Écouter le culte :
Accueillir la présence de Dieu dans nos vies, c’est sans doute l’une des plus importantes! Non pas que l’amour de Dieu dépende de cette décision, mais le fruit qu’il peut porter lui, en dépend.
Dans le récit, toutes et tous sont invité.e.s à accueillir Dieu dans leurs vies. Tous et toutes cherchent quelque chose, ai-je dit, même si ce « quelque chose » n’est pas très clair. Mais sait-on toujours ce qu’on cherche vraiment et comment le trouver ? Réfléchissez quelques instants aux décisions les plus importantes de votre vie – et parfois la décision de ne pas faire quelque chose est essentielle.

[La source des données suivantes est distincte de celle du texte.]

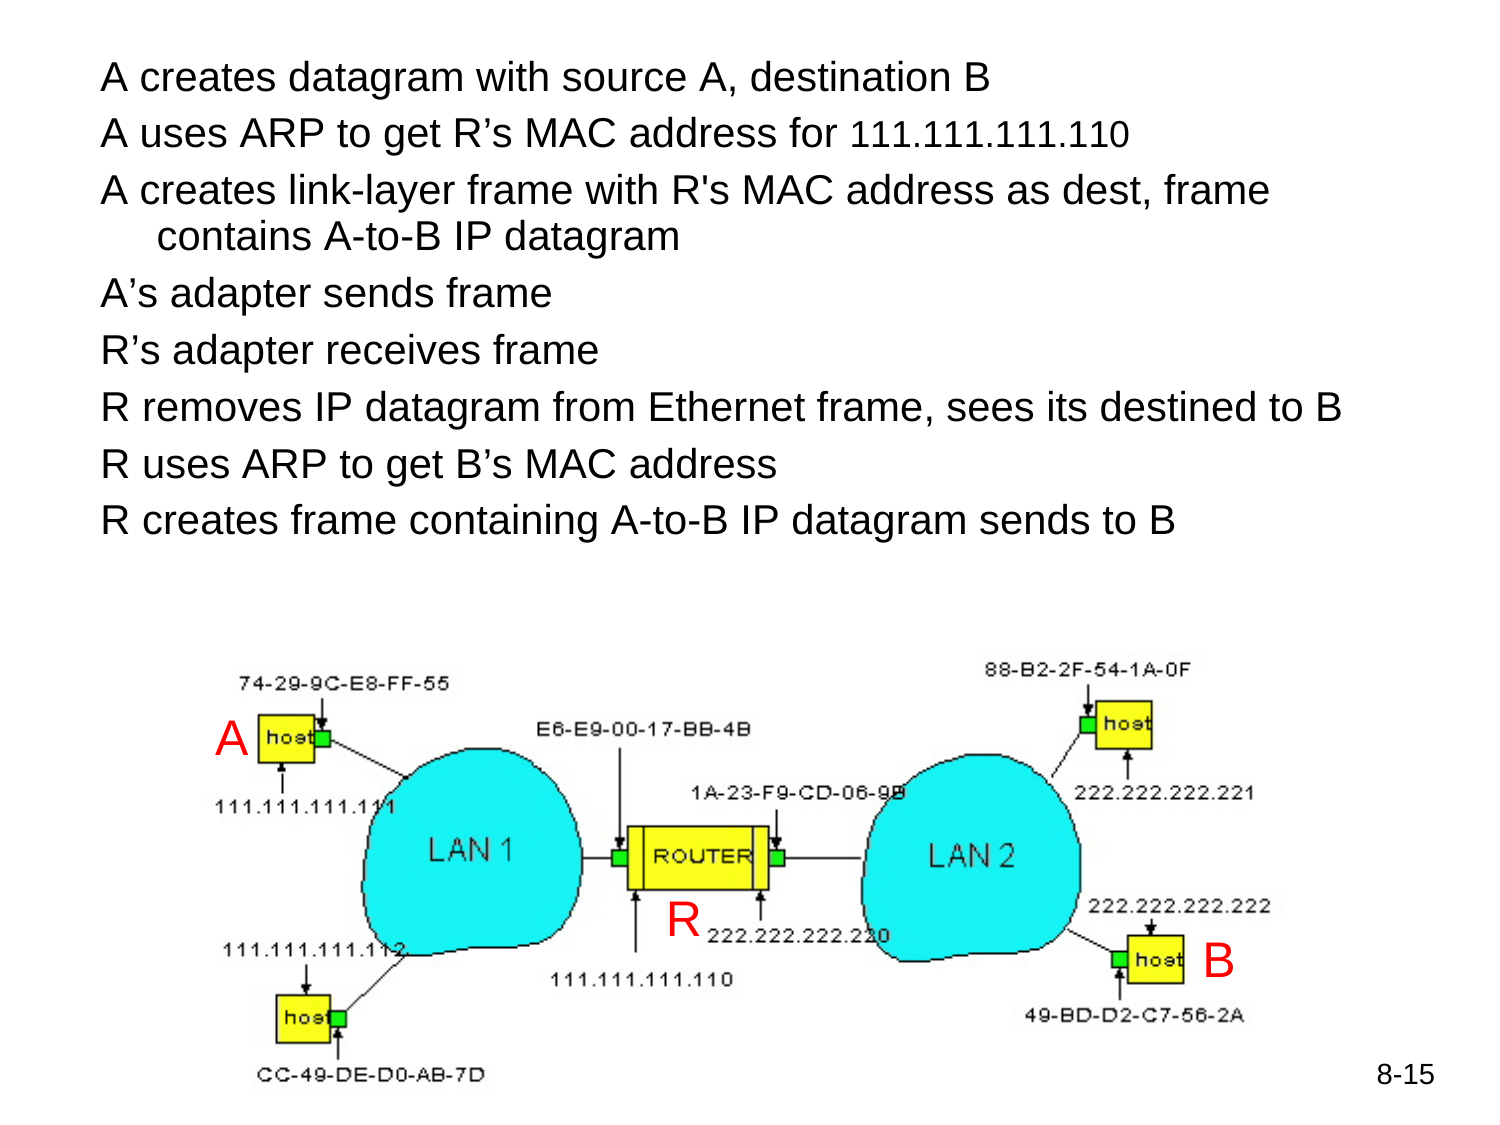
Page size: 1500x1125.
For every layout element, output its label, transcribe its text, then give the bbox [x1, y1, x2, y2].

text_box R [651, 883, 717, 955]
text_box A [200, 702, 264, 774]
text_box B [1187, 924, 1251, 996]
list A creates datagram with source A, destination B A uses ARP to get R’s MAC address for 111.111.111.110 A creates link-layer frame with R's MAC address as dest, frame contains A-to-B IP datagram A’s adapter sends frame R’s adapter receives frame R removes IP datagram from Ethernet frame, sees its destined to B R uses ARP to get B’s MAC address R creates frame containing A-to-B IP datagram sends to B [85, 46, 1361, 617]
picture [157, 651, 1300, 1096]
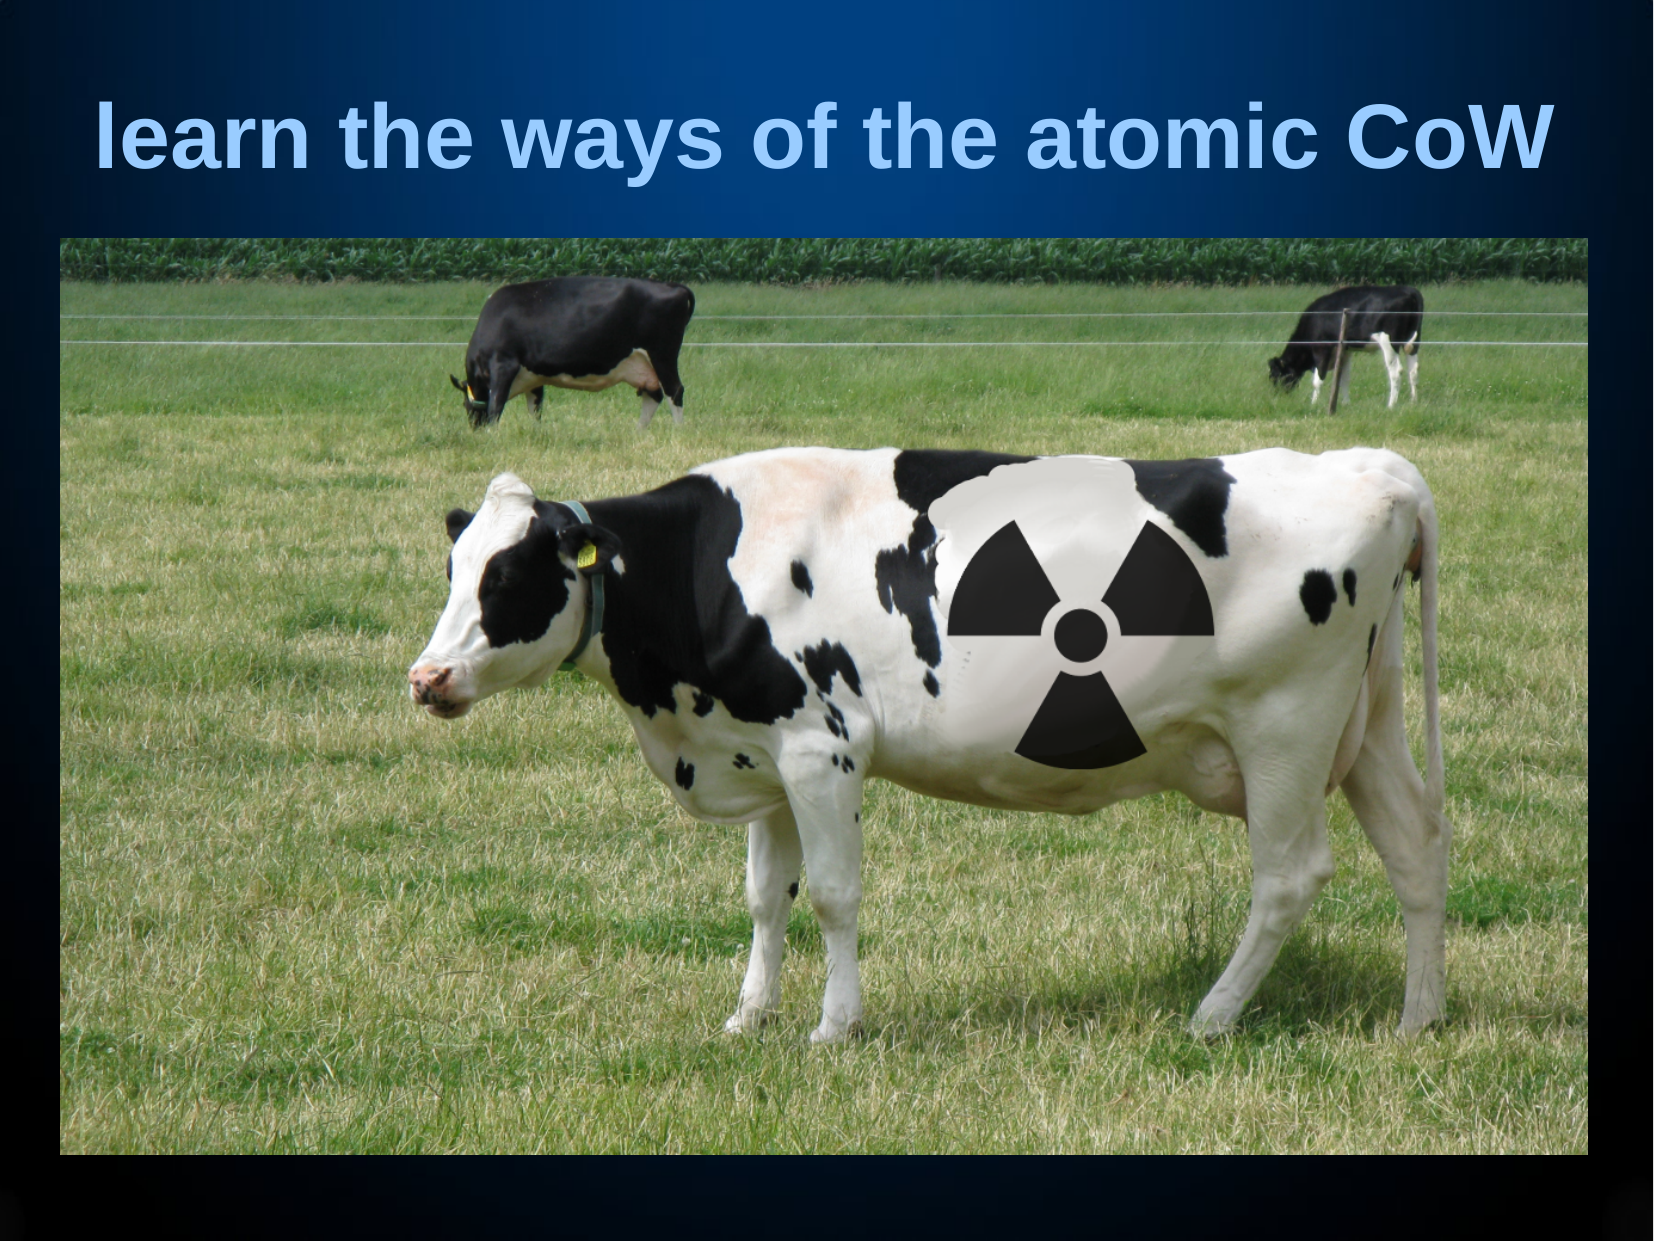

Que cherchiez-vous ? Comment les avez-vous prises ?
Peut-être qu’il n’est pas nécessaire d’avoir toutes les réponses à ces questions pour se mettre en route. Regardez les mages : ils se sont mis en route pour une destination inconnue, sans très bien savoir pourquoi, ni comment y aller.
Les mages ce sont des sages, des savants. Ils cherchaient la sagesse et la connaissance, ils ont trouvé une étoile inconnue, une lumière qui n’obéissait pas à leurs schémas préétablis. Et ils sont partis, vers ils ne savaient où, pour suivre cette étoile étrange. L’étoile a été pour eux l’élément déclencheur de la mise en route, une lumière dans l’obscurité à laquelle ils choisissent de faire confiance, sans aucune garantie. La présence de l’étoile ne dépendait pas de leur confiance, mais leur mise en route, oui.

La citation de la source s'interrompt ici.